* DATASET RECORDS

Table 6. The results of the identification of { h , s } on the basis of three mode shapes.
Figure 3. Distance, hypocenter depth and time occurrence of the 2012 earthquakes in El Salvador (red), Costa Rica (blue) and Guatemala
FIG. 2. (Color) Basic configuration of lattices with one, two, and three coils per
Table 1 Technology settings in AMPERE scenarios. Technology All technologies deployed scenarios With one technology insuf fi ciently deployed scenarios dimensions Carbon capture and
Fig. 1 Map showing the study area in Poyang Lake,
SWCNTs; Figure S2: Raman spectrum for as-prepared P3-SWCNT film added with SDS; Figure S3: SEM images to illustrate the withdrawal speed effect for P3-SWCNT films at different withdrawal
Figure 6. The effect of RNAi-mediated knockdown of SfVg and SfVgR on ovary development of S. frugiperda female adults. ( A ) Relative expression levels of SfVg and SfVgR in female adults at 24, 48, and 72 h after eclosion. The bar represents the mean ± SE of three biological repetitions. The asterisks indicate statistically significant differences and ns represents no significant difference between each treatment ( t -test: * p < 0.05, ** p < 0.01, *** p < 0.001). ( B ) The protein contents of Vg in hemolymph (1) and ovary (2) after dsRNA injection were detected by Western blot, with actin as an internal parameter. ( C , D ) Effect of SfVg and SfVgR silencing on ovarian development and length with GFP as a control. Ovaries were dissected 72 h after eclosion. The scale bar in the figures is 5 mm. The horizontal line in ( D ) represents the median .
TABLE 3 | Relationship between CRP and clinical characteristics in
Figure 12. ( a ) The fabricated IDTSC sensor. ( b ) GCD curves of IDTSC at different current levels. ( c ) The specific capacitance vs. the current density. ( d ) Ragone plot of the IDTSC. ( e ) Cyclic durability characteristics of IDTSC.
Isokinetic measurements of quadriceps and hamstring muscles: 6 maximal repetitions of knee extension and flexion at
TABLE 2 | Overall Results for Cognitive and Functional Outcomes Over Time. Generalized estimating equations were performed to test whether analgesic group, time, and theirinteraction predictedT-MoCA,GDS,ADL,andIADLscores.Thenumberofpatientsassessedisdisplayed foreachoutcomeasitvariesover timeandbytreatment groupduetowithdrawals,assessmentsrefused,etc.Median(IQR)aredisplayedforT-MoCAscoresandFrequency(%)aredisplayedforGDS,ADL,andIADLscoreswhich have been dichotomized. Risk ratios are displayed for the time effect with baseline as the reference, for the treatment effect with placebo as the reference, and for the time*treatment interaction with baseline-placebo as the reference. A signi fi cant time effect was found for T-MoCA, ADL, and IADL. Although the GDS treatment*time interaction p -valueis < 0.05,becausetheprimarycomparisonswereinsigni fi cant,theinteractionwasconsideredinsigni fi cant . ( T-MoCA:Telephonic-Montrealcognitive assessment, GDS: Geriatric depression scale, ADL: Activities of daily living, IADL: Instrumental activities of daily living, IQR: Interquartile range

* WHAT TO DO
For every line above that has "characteristics" in it, copy the line.

* ANSWER TO THIS EXERCISE
TABLE 3 | Relationship between CRP and clinical characteristics in
Figure 12. ( a ) The fabricated IDTSC sensor. ( b ) GCD curves of IDTSC at different current levels. ( c ) The specific capacitance vs. the current density. ( d ) Ragone plot of the IDTSC. ( e ) Cyclic durability characteristics of IDTSC.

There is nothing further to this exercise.